Tuesday, April 27, 2021

Slice of Life and Sharing Our Stories: From Languishing to Flourishing

When I read this article today "Those Blah Feelings Have a Common Name," in the Science Times section of the NYT, I immediately saw that I could create a diamante poem from the ideas presented in the article.  I could save this for Poetry Friday, but it's what popped up for today's slice of life. Our prompt for Sharing Our Stories last Thursday was aloud. I usually read poetry that I create aloud, but I'm looking forward to using this strategy with my narrative pieces as well.

Here's the formula for my antonym diamante poem:

1 noun

2 adjectives

3verbs ending in -ing 

4 nouns (2 relating to the first noun, 2 relating to the antonym at the end of poem)

3 verbs ending in -ing

2 adjectives

1 noun

It's the center point of the poem where the poem pivots to reflect the final word (an antonym for the first word).

Blah

joyless, bleak

muddling, stagnating, languishing

befuddlement, aimlessness, absorption, connection

 attending, rediscovering, flourishing

immersive, intentional

Flow

4 comments:

  1. Ramona, I'm glad I came back later and saw your missing post! I've done that before--posted to the wrong day! I'm not familiar with Sharing My Stories. I wonder if maybe in a future post you could share how you do this: "I'm looking forward to using this strategy with my narrative pieces as well."
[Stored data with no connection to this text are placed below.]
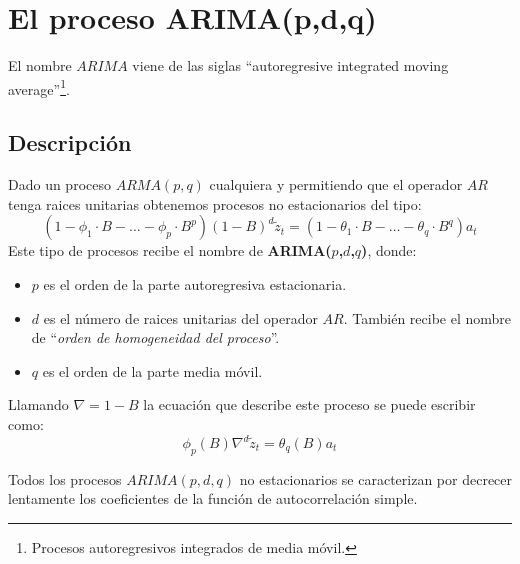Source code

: %
%

\section{El proceso ARIMA(p,d,q)}

El nombre $ARIMA$ viene de las siglas ``autoregresive integrated moving
average''\footnote{Procesos autoregresivos integrados de media m\'ovil.}.

\subsection{Descripci\'on}

Dado un proceso $ARMA(p,q)$ cualquiera y permitiendo que el operador $AR$
tenga raices unitarias obtenemos procesos no estacionarios del tipo:
\begin{displaymath}
(1-\phi_1\cdot B-\dots-\phi_p\cdot B^p)(1-B)^d\widetilde{z}_t =(1-\theta_1\cdot 
B-\dots-\theta_q\cdot B^q)a_t
\end{displaymath}
Este tipo de procesos recibe el nombre de \textbf{ARIMA($p$,$d$,$q$)}, donde:
\begin{itemize}
\item $p$ es el orden de la parte autoregresiva estacionaria.
\item $d$ es el n\'umero de raices unitarias del operador $AR$. Tambi\'en recibe
el nombre de ``\emph{orden de homogeneidad del proceso}''.
\item $q$ es el orden de la parte media m\'ovil.
\end{itemize}

Llamando $\nabla=1-B$ la ecuaci\'on que describe este proceso se puede
escribir como:
\begin{displaymath}
\phi_p(B)\nabla^d\widetilde{z}_t=\theta_q(B)a_t
\end{displaymath}

Todos los procesos $ARIMA(p,d,q)$ no estacionarios se caracterizan por decrecer
lentamente los coeficientes de la funci\'on de autocorrelaci\'on simple.
%
\newpage
%

%
%



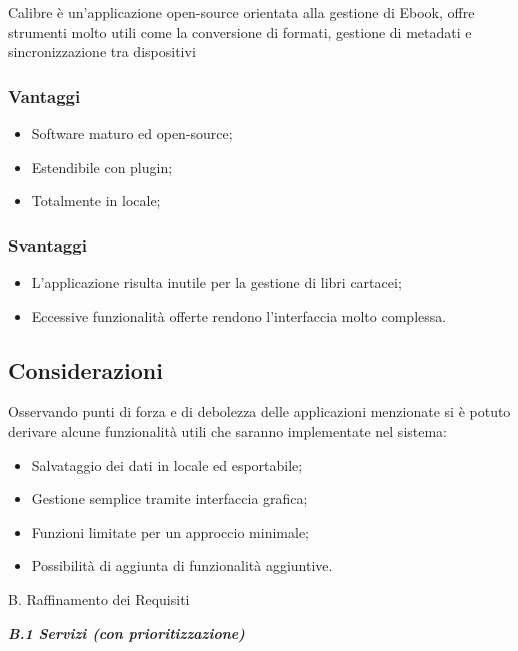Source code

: \documentclass[a4paper,12pt]{report}
\begin{document}
Calibre è un'applicazione open-source orientata alla gestione di Ebook,
offre strumenti molto utili come la conversione di formati, gestione di
metadati e sincronizzazione tra dispositivi

\subsubsection{Vantaggi}\label{vantaggi-1}

\begin{itemize}
  \item
    Software maturo ed open-source;
  \item
    Estendibile con plugin;
  \item
    Totalmente in locale;
\end{itemize}

\subsubsection{Svantaggi}\label{svantaggi-1}

\begin{itemize}
  \item
    L'applicazione risulta inutile per la gestione di libri cartacei;
  \item
    Eccessive funzionalità offerte rendono l'interfaccia molto complessa.
\end{itemize}

\subsection{Considerazioni}\label{considerazioni}

Osservando punti di forza e di debolezza delle applicazioni menzionate
si è potuto derivare alcune funzionalità utili che saranno implementate
nel sistema:

\begin{itemize}
  \item
    Salvataggio dei dati in locale ed esportabile;
  \item
    Gestione semplice tramite interfaccia grafica;
  \item
    Funzioni limitate per un approccio minimale;
  \item
    Possibilità di aggiunta di funzionalità aggiuntive.
\end{itemize}

B. Raffinamento dei Requisiti

\emph{\textbf{B.1 Servizi (con prioritizzazione)}}
\end{document}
    Beautiful word choice in your diamante! Blah to Flow!

    ReplyDelete
  2. Oh yes! I haven't played with diamanté's form in quite some time. I love the way it forces the poet to select words with such careful consideration. Your poem speaks to the last year in so many ways. In a sense, the poem talks about those hard moments and the way we work ourselves through to flow. Now I'm off to check out the article.

    ReplyDelete
  3. Moving from blah to flow! So needed in the second week of my third round of testing (WIDA ACCESS, then our state reading assessment for 3rd grade, now the state-wide tests in ELA, Math, Social Studies and Science for 3-6 at our school) and a 4th round yet to come- EOY NWEA! I especially like your -ing’s.

    ReplyDelete
  4. The poetic style echoes the mood shift; I like it! First we get an inkling of a feeling, then a full-blown wallowing, to a shift in thinking that brings us back to a singular, now positive, mood. This would fit in perfectly with an SEL lesson.